Lengyel, Florian wrote:
This needed editing... take two:
These seen like good questions to me. I would like to know
if there is something for software analogous to the
domain naming service for URLs--a "Software Naming Service."
Does such a thing exist?
Hello,
I'd say that there are many approaches for software deployment out there
and that the best one depends on your application (see below) and scale
(number of execution environments, users, and versions that you care
about). The "software naming service" is likely to depend greatly on the
preferred deployment approach, which is probably why there is no such
service in Globus. Another reason is that Grid hardware resources can be
used by very independent communities who might actually be less than
happy with artificial dependencies created using some grand unified
package management scheme.
One approach is to not install anything up-front, just ship all your
statically compiled executables and data along with your jobs. Just do
it and be glad if you can. It's not always viable because of two main
issues: 1) waste of bandwidth, especially if you have noticeable amounts
of job-independent "master data" (some caching schemes might help) 2) it
does not work at all with MPI-based parallel applications, which must be
compiled and linked on site against the local MPI library to execute at
all or to achieve good performance.
Another approach is to install and build your software in each cluster
more or less manually (using typical SCM tools like CVS/Subversion).

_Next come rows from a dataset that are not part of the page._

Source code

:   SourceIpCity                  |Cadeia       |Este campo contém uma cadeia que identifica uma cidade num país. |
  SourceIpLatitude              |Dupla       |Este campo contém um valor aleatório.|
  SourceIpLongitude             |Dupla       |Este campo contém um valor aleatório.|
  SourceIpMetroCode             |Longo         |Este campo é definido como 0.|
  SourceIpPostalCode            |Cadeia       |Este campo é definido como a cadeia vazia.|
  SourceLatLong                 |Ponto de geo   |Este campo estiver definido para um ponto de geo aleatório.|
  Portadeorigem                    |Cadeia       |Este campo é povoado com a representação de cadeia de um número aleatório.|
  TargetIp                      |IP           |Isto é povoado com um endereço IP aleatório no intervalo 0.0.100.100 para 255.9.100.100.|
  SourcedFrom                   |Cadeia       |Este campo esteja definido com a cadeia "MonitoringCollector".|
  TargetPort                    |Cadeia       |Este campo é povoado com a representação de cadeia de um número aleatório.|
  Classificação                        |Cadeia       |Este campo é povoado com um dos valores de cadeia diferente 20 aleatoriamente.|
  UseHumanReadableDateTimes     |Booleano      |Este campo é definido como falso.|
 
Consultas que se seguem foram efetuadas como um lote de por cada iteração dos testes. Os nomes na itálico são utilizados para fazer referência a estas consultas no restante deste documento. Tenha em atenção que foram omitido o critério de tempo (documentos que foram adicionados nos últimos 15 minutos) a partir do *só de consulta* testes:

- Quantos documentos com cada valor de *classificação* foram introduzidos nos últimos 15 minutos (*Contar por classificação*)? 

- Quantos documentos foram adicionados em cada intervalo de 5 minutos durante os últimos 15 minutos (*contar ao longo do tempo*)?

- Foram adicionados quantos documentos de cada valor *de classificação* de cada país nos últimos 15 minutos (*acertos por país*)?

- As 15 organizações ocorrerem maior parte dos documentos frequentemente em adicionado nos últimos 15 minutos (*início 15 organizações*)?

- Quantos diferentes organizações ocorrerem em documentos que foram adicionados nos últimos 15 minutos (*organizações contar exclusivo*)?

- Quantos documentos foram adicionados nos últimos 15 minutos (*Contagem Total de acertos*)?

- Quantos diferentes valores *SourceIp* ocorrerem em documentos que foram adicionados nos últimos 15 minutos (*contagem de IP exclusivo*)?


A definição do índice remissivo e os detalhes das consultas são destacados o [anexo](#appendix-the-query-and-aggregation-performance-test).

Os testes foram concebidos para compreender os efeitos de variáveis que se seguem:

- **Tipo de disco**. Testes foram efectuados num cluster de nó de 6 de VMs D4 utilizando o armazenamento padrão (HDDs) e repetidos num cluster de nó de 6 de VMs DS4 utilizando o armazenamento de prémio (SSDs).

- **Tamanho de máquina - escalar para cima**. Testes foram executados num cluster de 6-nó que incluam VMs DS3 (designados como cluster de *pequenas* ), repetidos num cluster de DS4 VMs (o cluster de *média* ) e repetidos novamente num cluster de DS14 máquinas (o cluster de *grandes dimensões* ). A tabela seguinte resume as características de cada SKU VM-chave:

Once you manage to get your software deployed "everywhere", just keep a
list of configured sites and consult it when submitting jobs (this is
easy to automate if you use something like Condor-G for job submission
and match-making). In other words, create your own directory service
with the kinds of information that you need. Better yet, run some test
jobs regularly that check that your working configuration has not been
broken externally (by the cluster's admin). You might think that if
everyone deployed their own directory services, some terrible redundancy
and waste of effort would result. From my experience, constructing such
a directory service is easy compared to getting non-trivial software
successfully built at different target sites. Unfortunately, the
application software that needs building tends to be community-specific,
so the outlooks for saving effort by doing something across communities
are not good.
Yet another approach is to maintain hopefully just a single image of a
complete system and to rely on the ability of virtual machines (such as
UML or VMWare) to execute anywhere. This has very similar problems to
the first mentioned approach. Virtual machines may abstract away too
much of hardware and network for good performance and they may be too
bulky in size.
If you have administrative power over your computing resources or decide
to use the VM solution, you could enforce a certain degree of
homogeneity and rely on a Linux package manager as your software
distribution mechanism. Package managers (and Unix file systems layouts)
are not optimized toward maintaining multiple versions of the same
software on a single system, though. They also require some expertise to
build packages and to correctly describe their dependencies. Most people
who know how to get application software configured and compiled don't
have this sort of expertise. Furthermore, package managers invariably
make the assumption of being used by "the administrator", while in a
Grid setting each community will have its own set of "administrators".
If you prefer a package management system designed from scratch for Grid
clusters, maybe http://www.cmtsite.org/ will be interesting. I swear
there was another similar solution, but my attempt to find it again
today failed. Maybe someone else can give you some pointers.
Each of these tools has query features. Now try querying what software
is installed on a cluster, or a grid. What tools would you use? They don't
seem to exist, or if they are, they haven't made it very far in Google's
page ranking.
There seems to be no Software Naming Service that could
be queried and used, comparable to the Domain Naming Service.
The point is, if you installed the software yourself, you know where it
is and don't really need a Grid-wide service to find it. On the other
hand, if you didn't install the software, then it is either system
software, so again you don't need to query for it, or you can't trust
the installer to have done it in the exact way you would need it and to
keep it so over time. In case you trusted the installer, you would have
been informed by her how to find and use this software (e.g., what sort
of specifications to include in your jobs to make sure they execute
properly).
Perhaps you are suggesting a scenario where a stranger would like to
"browse" Grid resources to see what is installed where to select
potential job destinations. Based on my experience, this sort of
activity only makes sense within a community, which may very well have
some sort of directory services, but not at the level of a whole Grid
used by different communities.
While I'm on the subject of tools for the end user, what about
a shell that abstracts commands that you do from a workstation to the
grid level? Something that might be called the "gshell."
I'm pretty sure I've heard one talk about something like that being
implemented in the development version of gLite, but again, Google fails
to locate it.
Where is the grid equivalent of the path? Of ls?
Or for someone who wants to run a job on some collection of clusters,
but needs certain libraries, which may be installed on different
machines out there, somewhere. Is there a grid equivalent of
ldconfig? Or even of something deprecated, like LD_LIBRARY_PATH?
You might be mixing up two different roles:
1) People who deploy software
2) People who run jobs
The way how I see it working is: deployers do their thing "somehow" and
deliver user interfaces and instructions for people who run jobs. People
who run jobs operate on the level of abstraction relevant to their task
(which input data should be processed, which application configuration
parameters should be used, what to do with the output). The selection of
suitable target clusters shouldn't bother end users (it often does, for
prosaic reasons such as the amount of free local disk space, local
availability of data, and unscheduled downtimes).
What if end users actually want to tweak and recompile application code?
Then the deployer's task should be to provide a reasonable user
interface for doing distributed builds and on-site testing. Once again,
the application programmers don't need to see much difference from when
they were programming for their local cluster or machine.
While I appreciate that the globus toolkit is intended to solve
recurrent middleware problems, where is it being used to address
the most recurring problem of all: getting users to use it?
As you wrote, Globus Toolkit is middleware. The way I see it, the
immediate users of Grid middleware are Grid application developers. The
actual end users shouldn't need to know much about this sort of things,
just like they shouldn't need to know about Unix administration. The
real world might look different, but it's hardly a problem of Globus
Toolkit.
Regards,
Jan Ploski